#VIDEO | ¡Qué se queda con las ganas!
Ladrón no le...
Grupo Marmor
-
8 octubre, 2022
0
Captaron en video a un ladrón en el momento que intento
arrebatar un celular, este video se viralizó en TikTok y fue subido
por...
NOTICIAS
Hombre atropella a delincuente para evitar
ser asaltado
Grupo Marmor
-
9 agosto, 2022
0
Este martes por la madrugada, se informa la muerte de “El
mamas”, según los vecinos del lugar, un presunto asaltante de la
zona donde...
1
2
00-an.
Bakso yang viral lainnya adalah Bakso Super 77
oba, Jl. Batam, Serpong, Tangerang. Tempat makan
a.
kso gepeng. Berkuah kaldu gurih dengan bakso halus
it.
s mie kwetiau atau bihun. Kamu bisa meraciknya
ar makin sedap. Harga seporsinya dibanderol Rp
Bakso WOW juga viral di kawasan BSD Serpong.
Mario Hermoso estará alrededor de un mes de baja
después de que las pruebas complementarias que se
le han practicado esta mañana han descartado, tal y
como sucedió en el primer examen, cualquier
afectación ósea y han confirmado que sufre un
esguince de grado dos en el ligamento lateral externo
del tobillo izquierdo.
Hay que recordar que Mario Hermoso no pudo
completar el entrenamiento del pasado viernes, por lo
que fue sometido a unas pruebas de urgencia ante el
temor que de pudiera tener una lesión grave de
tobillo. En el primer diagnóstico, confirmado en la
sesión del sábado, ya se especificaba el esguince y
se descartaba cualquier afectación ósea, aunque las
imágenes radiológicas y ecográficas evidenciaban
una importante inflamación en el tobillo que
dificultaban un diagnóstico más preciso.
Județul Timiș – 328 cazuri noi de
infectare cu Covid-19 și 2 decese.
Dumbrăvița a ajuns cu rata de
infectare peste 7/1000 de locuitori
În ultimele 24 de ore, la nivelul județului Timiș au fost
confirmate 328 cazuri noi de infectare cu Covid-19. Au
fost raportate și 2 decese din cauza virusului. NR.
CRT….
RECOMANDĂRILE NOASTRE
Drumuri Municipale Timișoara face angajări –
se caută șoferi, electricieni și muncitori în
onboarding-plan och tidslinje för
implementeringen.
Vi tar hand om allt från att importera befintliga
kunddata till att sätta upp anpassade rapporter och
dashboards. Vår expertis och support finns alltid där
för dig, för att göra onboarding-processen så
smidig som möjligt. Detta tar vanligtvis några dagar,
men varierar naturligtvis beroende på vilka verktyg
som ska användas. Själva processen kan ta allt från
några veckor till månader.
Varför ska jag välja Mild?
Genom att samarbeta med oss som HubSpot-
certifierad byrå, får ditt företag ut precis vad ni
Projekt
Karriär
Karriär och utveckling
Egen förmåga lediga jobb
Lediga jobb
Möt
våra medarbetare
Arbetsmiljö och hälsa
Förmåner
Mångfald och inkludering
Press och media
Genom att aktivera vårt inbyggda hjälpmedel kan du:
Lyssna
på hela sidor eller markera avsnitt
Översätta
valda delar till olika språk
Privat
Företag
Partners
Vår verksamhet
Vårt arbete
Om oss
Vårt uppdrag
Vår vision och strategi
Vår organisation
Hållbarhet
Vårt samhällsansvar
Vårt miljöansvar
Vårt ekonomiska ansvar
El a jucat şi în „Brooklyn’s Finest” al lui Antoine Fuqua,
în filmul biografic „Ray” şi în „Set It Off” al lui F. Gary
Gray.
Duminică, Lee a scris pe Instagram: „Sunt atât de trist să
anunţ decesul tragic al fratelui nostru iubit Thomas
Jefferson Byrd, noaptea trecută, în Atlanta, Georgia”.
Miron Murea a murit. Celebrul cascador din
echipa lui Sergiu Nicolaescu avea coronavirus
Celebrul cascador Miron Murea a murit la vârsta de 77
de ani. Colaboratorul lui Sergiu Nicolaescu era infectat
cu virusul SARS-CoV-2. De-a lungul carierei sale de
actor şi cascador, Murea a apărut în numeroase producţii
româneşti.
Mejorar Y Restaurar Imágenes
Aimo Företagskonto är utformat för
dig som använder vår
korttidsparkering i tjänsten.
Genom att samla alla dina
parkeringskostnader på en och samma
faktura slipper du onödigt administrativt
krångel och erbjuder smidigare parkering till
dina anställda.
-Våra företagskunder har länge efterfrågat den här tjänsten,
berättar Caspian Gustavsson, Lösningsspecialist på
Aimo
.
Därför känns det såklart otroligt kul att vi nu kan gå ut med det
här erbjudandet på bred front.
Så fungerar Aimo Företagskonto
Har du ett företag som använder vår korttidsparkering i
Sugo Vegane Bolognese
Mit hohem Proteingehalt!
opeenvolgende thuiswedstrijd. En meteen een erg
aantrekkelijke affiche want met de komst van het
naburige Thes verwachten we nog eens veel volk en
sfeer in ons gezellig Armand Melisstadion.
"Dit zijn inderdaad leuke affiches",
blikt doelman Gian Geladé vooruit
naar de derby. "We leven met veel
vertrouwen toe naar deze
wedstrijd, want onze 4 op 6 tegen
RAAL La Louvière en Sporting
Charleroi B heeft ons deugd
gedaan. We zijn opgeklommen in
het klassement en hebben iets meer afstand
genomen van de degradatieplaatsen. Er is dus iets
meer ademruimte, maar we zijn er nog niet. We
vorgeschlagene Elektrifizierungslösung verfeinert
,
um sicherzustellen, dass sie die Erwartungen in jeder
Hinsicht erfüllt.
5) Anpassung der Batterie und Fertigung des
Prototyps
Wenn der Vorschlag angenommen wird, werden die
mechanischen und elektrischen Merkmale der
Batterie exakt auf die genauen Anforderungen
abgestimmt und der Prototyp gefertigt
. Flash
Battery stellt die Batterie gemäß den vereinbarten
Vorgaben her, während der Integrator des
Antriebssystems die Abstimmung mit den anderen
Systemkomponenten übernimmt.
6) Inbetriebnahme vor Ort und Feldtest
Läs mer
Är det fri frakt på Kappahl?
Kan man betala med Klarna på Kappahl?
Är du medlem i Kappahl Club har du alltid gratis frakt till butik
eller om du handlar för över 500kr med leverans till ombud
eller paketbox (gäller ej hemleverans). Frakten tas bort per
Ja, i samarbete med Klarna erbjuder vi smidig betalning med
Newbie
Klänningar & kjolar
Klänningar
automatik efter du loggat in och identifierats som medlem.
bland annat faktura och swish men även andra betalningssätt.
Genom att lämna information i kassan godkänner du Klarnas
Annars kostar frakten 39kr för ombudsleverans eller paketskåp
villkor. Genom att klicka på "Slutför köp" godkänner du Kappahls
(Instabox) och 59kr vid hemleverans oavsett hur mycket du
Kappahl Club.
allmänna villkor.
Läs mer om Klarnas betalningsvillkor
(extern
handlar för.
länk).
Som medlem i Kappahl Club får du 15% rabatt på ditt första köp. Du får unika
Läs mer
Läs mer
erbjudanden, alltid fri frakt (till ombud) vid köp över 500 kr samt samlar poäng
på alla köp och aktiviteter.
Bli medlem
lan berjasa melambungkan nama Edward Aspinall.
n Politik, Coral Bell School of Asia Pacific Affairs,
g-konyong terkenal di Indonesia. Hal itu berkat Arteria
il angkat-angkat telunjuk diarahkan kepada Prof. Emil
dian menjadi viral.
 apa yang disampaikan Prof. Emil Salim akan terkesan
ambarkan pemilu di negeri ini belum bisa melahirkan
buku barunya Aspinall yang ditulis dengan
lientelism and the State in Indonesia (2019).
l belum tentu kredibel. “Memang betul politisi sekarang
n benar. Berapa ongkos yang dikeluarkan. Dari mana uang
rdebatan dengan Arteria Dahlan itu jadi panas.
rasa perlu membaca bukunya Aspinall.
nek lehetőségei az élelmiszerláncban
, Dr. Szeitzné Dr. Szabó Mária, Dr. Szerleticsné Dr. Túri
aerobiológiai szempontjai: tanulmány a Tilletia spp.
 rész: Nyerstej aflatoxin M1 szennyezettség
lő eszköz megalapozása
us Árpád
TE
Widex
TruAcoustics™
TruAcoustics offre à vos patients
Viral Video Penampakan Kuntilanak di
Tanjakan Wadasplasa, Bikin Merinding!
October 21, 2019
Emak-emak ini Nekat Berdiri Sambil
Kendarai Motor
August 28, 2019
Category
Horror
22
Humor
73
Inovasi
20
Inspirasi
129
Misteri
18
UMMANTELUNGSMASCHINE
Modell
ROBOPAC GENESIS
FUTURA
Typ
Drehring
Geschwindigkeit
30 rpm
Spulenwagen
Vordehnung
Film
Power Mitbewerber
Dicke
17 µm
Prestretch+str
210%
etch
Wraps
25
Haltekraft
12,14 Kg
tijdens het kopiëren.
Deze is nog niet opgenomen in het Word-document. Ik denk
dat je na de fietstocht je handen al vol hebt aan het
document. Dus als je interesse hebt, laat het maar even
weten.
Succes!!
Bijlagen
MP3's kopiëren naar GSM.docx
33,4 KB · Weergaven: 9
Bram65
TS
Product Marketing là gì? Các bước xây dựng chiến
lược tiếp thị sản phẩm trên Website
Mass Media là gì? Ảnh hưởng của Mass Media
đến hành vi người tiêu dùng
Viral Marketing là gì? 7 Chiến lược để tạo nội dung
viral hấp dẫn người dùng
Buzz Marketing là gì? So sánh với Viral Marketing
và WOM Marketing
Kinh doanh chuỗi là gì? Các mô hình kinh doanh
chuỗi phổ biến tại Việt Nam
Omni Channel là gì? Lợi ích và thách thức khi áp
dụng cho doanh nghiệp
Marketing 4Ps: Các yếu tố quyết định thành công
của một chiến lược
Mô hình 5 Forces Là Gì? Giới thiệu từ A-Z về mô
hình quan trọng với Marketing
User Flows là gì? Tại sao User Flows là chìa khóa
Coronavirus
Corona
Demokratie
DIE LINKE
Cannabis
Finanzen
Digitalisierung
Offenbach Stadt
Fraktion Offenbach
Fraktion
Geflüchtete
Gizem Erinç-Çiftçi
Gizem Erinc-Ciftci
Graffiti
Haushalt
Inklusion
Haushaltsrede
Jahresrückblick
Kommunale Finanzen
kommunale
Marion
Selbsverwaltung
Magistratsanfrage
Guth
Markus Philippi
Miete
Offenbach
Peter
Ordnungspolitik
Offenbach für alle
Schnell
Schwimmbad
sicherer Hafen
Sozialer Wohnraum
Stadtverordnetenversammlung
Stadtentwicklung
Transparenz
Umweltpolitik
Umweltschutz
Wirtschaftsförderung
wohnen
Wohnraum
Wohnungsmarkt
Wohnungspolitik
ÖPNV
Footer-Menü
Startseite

***

(EXERCISE) Every line of the records containing the word "handlar" must appear in the answer.

(WRITTEN ANSWER)
eller om du handlar för över 500kr med leverans till ombud
handlar för.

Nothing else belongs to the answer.